To specify what I mean I post my inefficient solution:
public SortedMultiset<DataTuple> headMultiset(int upperBound, BoundType boundType){
int i=0;
DataTuple act= this.coreData.firstEntry().getElement();
Iterator<DataTuple> itr = this.coreData.iterator();
while(i<=upperBound){
act = itr.next();
i+=this.coreData.count(act);
}
return headMultiset(act, boundType);
}
In this example DataSet can be seen as Object and this.coreData is the underling TreeMultiset.
I'm really new to that topic, so all kinds of comments would be appreciated.
I'm not 100% sure what result you're looking for. Let's take an example: say the multiset has contents [5 x a, 3 x b, 7 x c, 2 x d, 5 x e]. (As in Multiset.toString(), I am writing "count x object" to represent count occurrences of object.) If I understand the problem correctly, if n is 5, then the result you want is [5 x a], correct?
(It's also not clear whether you want the size of the result multiset to "round." For example: if n was 6 in the above multiset, would you want [5 x a, 1 x b], [5 x a], or [5 x a, 3 x b] ?)
For the moment, I'll assume that you want to round up, that is, you would expect [5 x a, 3 x b]. Then your answer isn't that far off, although I think it's subtly wrong as written.
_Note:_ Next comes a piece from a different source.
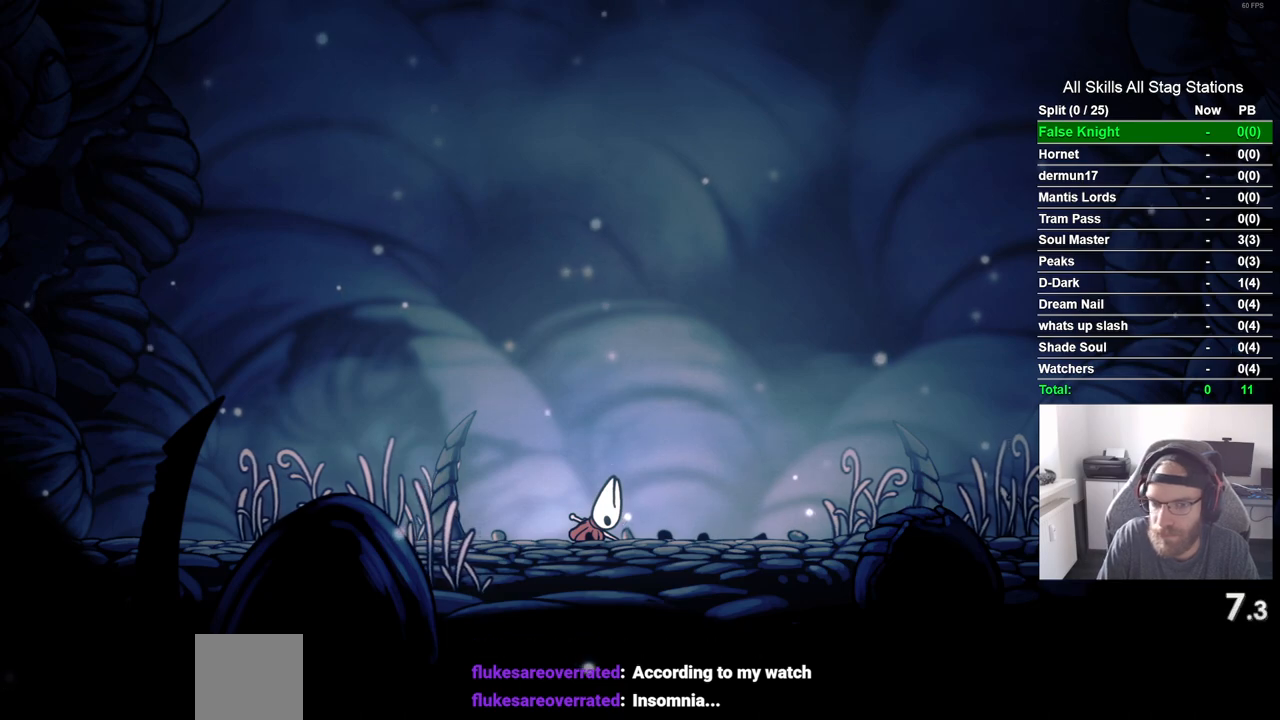
{"buttons": ["CROSS", "DPAD_RIGHT"], "left_stick": "center", "right_stick": "center", "events": [[17, "CROSS", "down"], [150, "CROSS", "up"], [267, "CROSS", "down"], [367, "CROSS", "up"], [467, "CROSS", "down"]]}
Here's how I would write it:
public <E> SortedMultiset<E> takeElements(SortedMultiset<E> multiset, int n) {
if (n == 0) { return ImmutableSortedMultiset.of(); }
Iterator<Multiset.Entry<E>> iterator = multiset.entrySet().iterator();
E cutoff = null;
for (int count = 0; count < n && iterator.hasNext(); ) {
Multiset.Entry<E> entry = iterator.next();
count += entry.getCount();
cutoff = entry.getElement();
}
if (count < n) { return multiset; }
// cutoff is not null, since the loop must iterate at least once
return multiset.headMultiset(cutoff, BoundType.CLOSED);
}
Actually the solution with the HashMap seems to have a acceptable performance. I built the hash map via:
public NavigableMap<Integer, E> BuildHashMap (SortedMultiset<E> multiset){
NavigableMap<Integer, E> ret = new TreeMap<Integer, E>();
int n = 0;
for (Entry<E> e : multiset.entrySet()) {
ret.put(n, e.getElement());
n += e.getCount();
}
return ret;
}
and access it with .floorEntry(n).getValue().
However elementSet().asList() is the function I'm actually looking for.